Je pense que c’est à nous de faire en sorte de ne pas perdre de temps, et de tenter, tant que faire se peut, de rattraper le retard. Personnellement, je travaille toute seule à la maison pour ne pas compter parmi les victimes de l’organisation liée au corona.»

Pour ces étudiants en sciences médicales, les stages pratiques ont tout bonnement été annulés en raison de la pandémie de coronavirus. Une décision qu’ils considèrent aberrante, tant ces stages sont importants dans la formation de ces futurs médecins.

«L’année dernière, nous avons passé une année exceptionnelle avec peu de travaux pratiques au dernier semestre, mais nous avons fait contre mauvaise fortune bon cœur. On ne sait pas combien de temps la pandémie va durer, il est essentiel de trouver une solution. Notre filière ne peut se suffire de la théorie, les stages pratiques sont essentiels pour notre formation», explique un étudiant en cinquième année de médecine.

Il est à noter, par ailleurs, que si les cités universitaires ont ouvert leurs portes aux étudiants, celles des restaurants universitaires restent fermées au déjeuner. Les étudiants sont ainsi appelés à trouver une solution, par eux-mêmes.
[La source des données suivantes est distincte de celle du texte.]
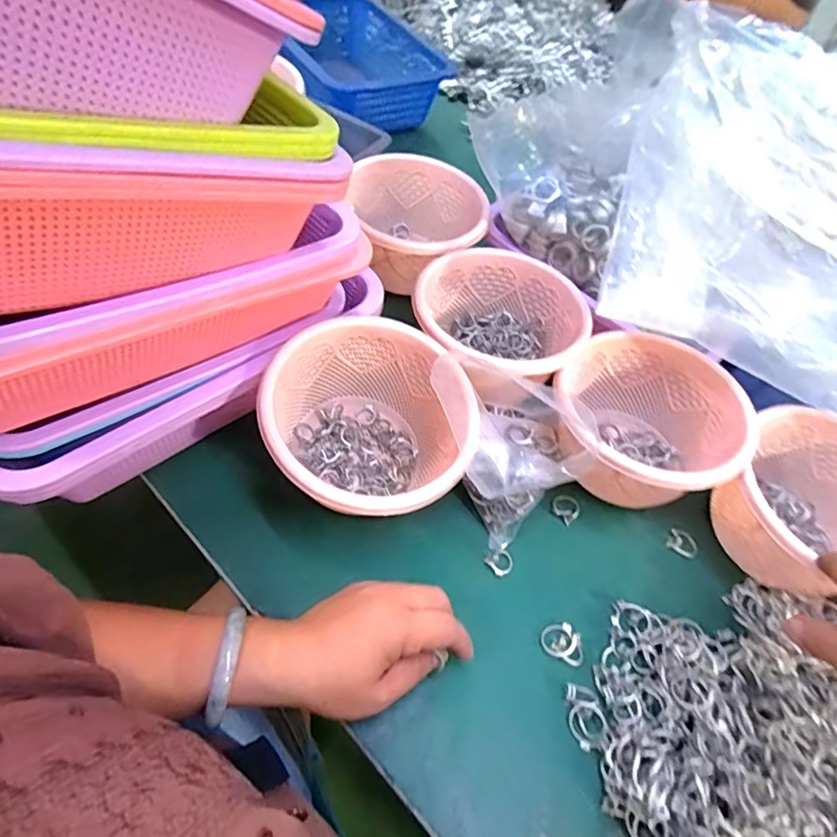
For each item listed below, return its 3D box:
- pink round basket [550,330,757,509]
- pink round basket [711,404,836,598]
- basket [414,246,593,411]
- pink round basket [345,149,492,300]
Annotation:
[{"bbox_3d":[0.186,0.005,0.443,0.140,0.092,0.141,5,56,-7],"label":"pink round basket"},{"bbox_3d":[0.309,0.069,0.423,0.128,0.076,0.134,5,56,-7],"label":"pink round basket"},{"bbox_3d":[0.070,-0.080,0.473,0.142,0.072,0.141,5,56,-7],"label":"basket"},{"bbox_3d":[-0.003,-0.196,0.548,0.141,0.071,0.152,-9,58,-15],"label":"pink round basket"}]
Pour les étudiants comme pour les enseignants, cette année universitaire semble placée sous le signe de la débrouille…

Les cours à distance se font attendre…

Les cours en distantiel, pourtant annoncés aux étudiants, n’ont pas encore commencé dans toutes les facultés algériennes.

Deux semaines après la rentrée, le ministre de l’Enseignement supérieur, Belbaki Benziane, a admis que les universités n’y étaient pas préparées et qu’ils ont été «pris au dépourvu», lors d’une visioconférence avec les recteurs des universités du pays.

Il a indiqué qu’un groupe mixte avec le ministère de la Poste et des Télécommunications a été mis en place afin présenter leurs des conclusions portant sur la nécessaire augmentation du débit internet des universités et d’élargir le réseau aux universités du sud du pays.

Le département de l’Enseignement supérieur avait, pourtant, mis en place des plateformes numériques dédiées aux cours et communications, élaborés par des enseignants à travers plusieurs établissements universitaires.

Abdelbaki Benziane avait précisé, au tout début de la rentrée, que les plateformes des différents établissements universitaires étaient à 90% finalisées par le ministère, dont les services veillaient à «pallier les difficultés enregistrées dans l’application de ce mode d’enseignement, notamment le principe d’interactivité entre l’élève et l’enseignant, de par les questions liées à l’élargissement du réseau internet et l’augmentation du débit, en collaboration avec Algérie Télécom». Amel B.